179 - How well does neonatal neuroimaging correlate with neurodevelopmental outcomes in infants with hypoxic-ischemic encephalopathy (HIE)?

Friday, April 28, 2023

5:15 PM – 7:15 PM ET

Poster Number: 179
Publication Number: 179.137

Yvonne Wu, UCSF, San Francisco, CA, United States; Sarah E. Monsell, University of Washington, Seattle, WA, United States; Hannah C. Glass, University of California, San Francisco, School of Medicine, San Francisco, CA, United States; Jessica L. Wisnowski, Children's Hospital Los Angeles, Los Angeles, CA, United States; Amit Mathur, SSM Cardinal Glennon Children's Medical Center, St. Louis, MO, United States; Robert C. McKinstry, Washington University in St. Louis School of Medicine, St. Louis, MO, United States; Stefan Bluml, Keck School of Medicine of the University of Southern California, Los Angeles, CA, United States; Fernando F. Gonzalez, University of California, San Francisco, School of Medicine, San Francisco, CA, United States; Bryan Comstock, University of Washington School of Medicine, Seattle, WA, United States; Patrick Heagerty, University of Washington, seattle, WA, United States; Sandra Juul, Sandra Juul, Bellevue, WA, United States

Presenting Author(s)

YW

Yvonne Wu, MD MPH (she/her/hers)

Professor of Neurology and Pediatrics
UCSF
San Francisco, California, United States

Background:

Neonatal brain MRI and MRS findings are important biomarkers of long-term outcome in infants with HIE. However, the prognostic value of neonatal neuroimaging findings for predicting degree of neurodevelopmental impairment (NDI) after HIE remains unclear.

Objective:

To determine how well neonatal neuroimaging predicts HIE outcomes within a large multicenter clinical trial.

Design/Methods:

Infants with moderate or severe HIE enrolled in a randomized controlled trial (HEAL) underwent neonatal MRI/MR spectroscopy (MRS) using a harmonized protocol at 4-6 days of age.
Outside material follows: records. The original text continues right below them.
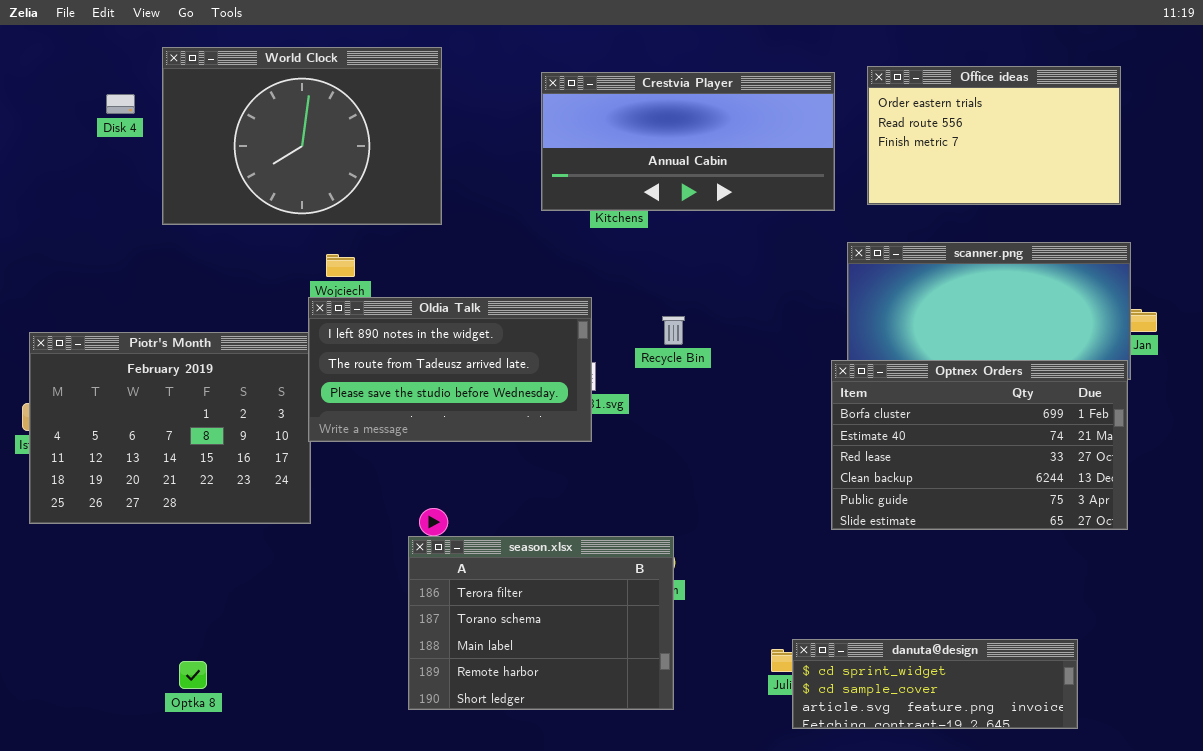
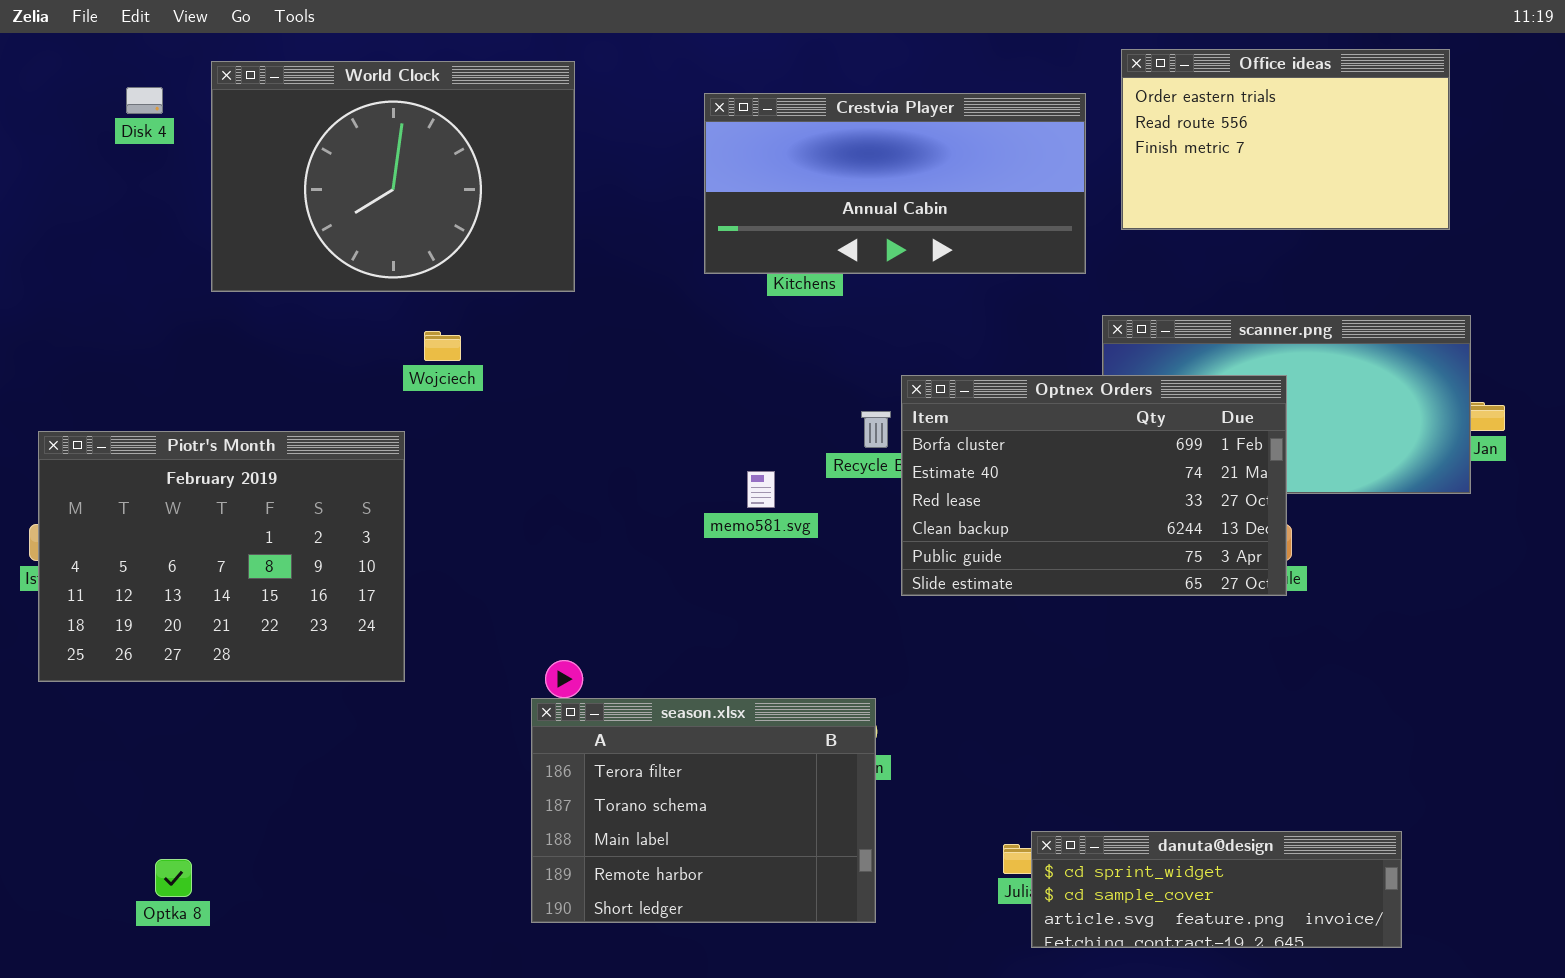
Office ideas: [867,66,1121,205] -> [1121,49,1450,230], moved
Disk 4: [106,94,135,114] -> [126,87,163,114], moved
Oldia Talk: [308,297,592,442] -> none, closed
Optnex Orders: [831,360,1128,530] -> [901,375,1287,596], moved
Optka 8: [179,661,207,689] -> [155,859,192,897], moved

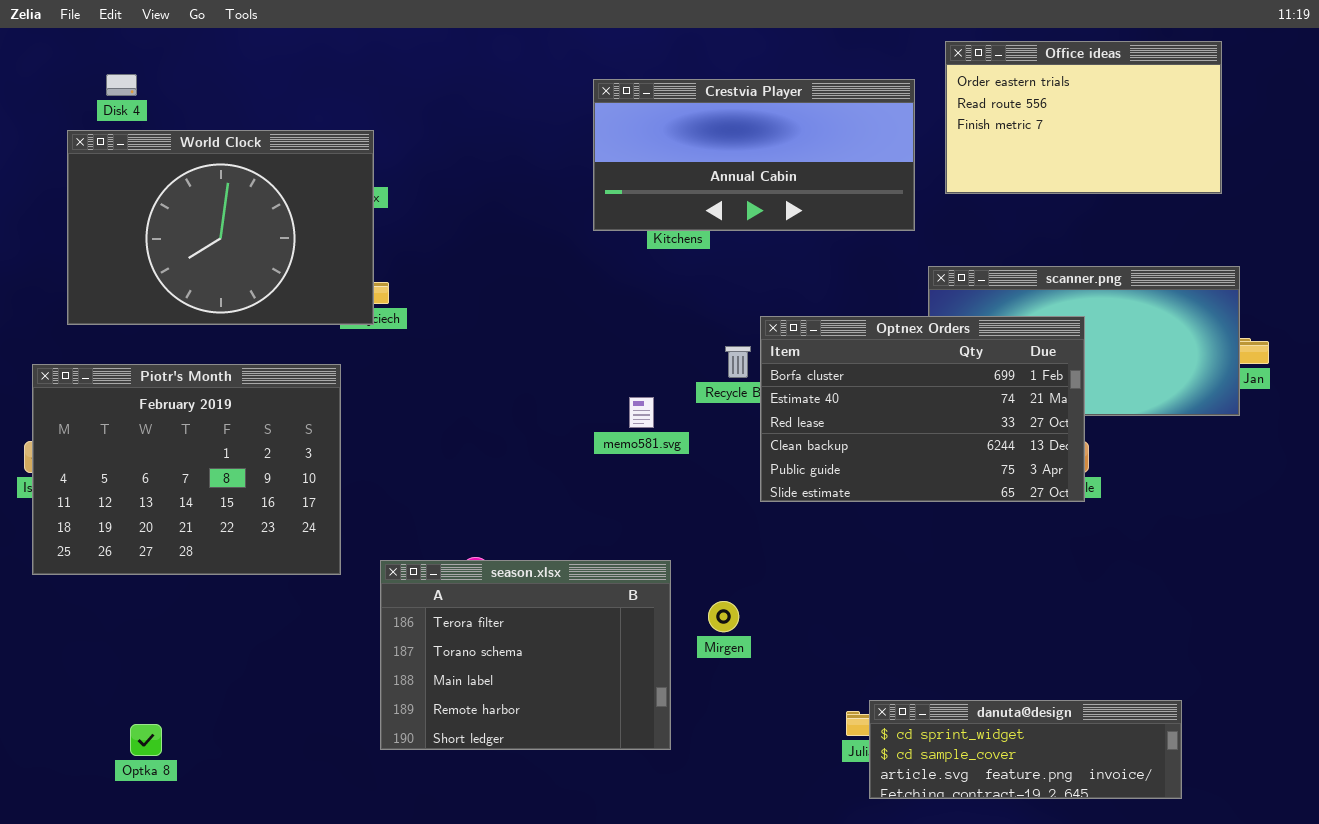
World Clock: [211,61,575,292] -> [67,130,374,325], moved
season.xlsx: [531,698,876,923] -> [380,560,671,750], moved

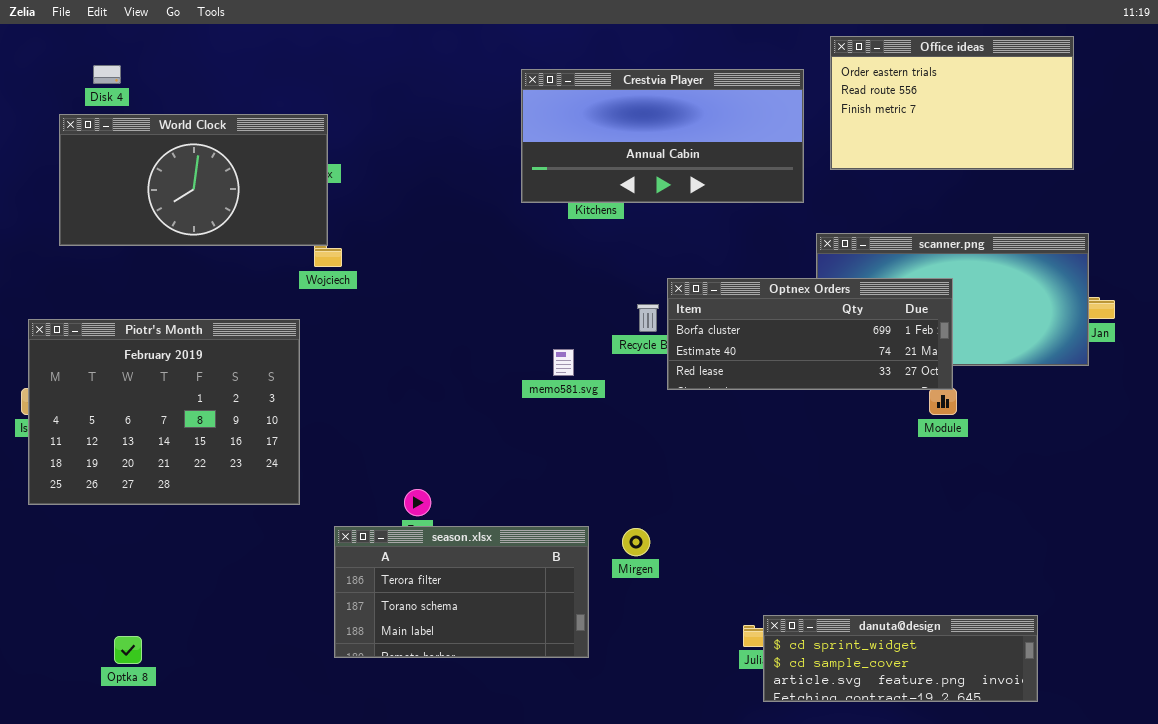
World Clock: [67,130,374,325] -> [59,114,328,246], resized
Optnex Orders: [760,316,1085,502] -> [667,278,953,390], resized
season.xlsx: [380,560,671,750] -> [334,526,589,658], resized

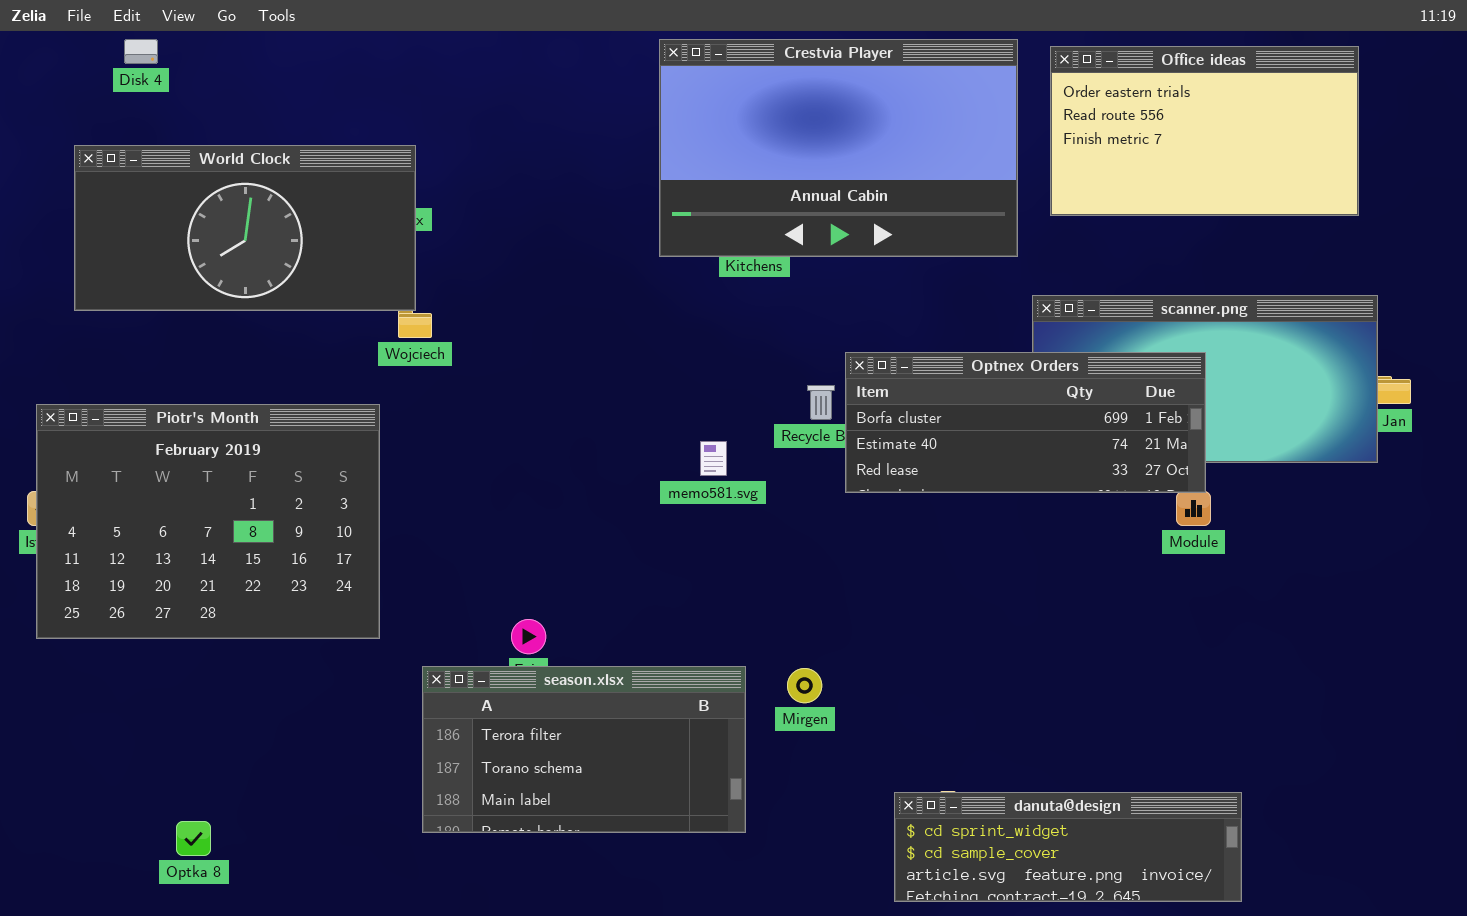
Disk 4: [93,65,121,84] -> [124,39,158,64], moved
Crestvia Player: [521,69,804,203] -> [659,39,1018,257], resized
danuta@design: [763,615,1038,702] -> [894,792,1242,902], moved
Optka 8: [114,636,142,664] -> [176,821,211,856], moved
Severity of MRI brain injury was measured with a validated scoring system. Using proportional odds regression, we calculated adjusted odds ratios (aOR) for the associations between MRI and MRS measures of injury, and the 2-year primary ordinal outcome measure: no NDI, mild NDI, moderate NDI, severe NDI, or death.

Results:

Of 451 infants with MRI/MRS at median age 5 days (IQR 4.5-5.8), outcomes were no (51%), mild (12%), moderate (14%), severe NDI (13%); or death (9%). All 34 infants with global injury on MRI either died or had severe NDI. Severe brain injury (aOR 39.6, 95% CI 16.4,95.6), MRS lactate/n-acetylaspartate (NAA) ratio (aOR 1.6, 95% CI 1.4,1.8) and MRI injury score (aOR 1.06, 95% CI 1.05,1.07) were associated with worse primary outcome (Table 1). Of 93 infants with no injury on MRI, 66% had no NDI; the remaining had mild (16%), moderate (14%), or severe (4%) NDI. Among survivors, infants with a mild or moderate degree of MRI brain injury had similar BSID-III cognitive, language and motor scores as infants with no injury (Figure 1). Infants with a lactate/NAA ratio in the second or third quartiles also had similar BSID-III scores as infants with ratios in the lowest quartile. The positive predictive values of MRI and MRS features for predicting death or NDI at age 2 years are shown in Figure 2. Other than MRI global injury which perfectly predicted poor outcome, the positive predictive values of other neuroimaging features ranged from 0.48 to 0.69 and their negative predictive values ranged from 0.57 to 0.66. The clinical determination of severe HIE based on Sarnat examination had a positive predictive value of 0.63 and negative predictive value of 0.59 (Figure 2).

Conclusion(s):

In the absence of global or severe injury, brain MRI on its own does not accurately discriminate degree of NDI. Given this prognostic uncertainty among infants with less severe degrees of brain injury, families should be counseled regarding a range of possible neurodevelopmental outcomes.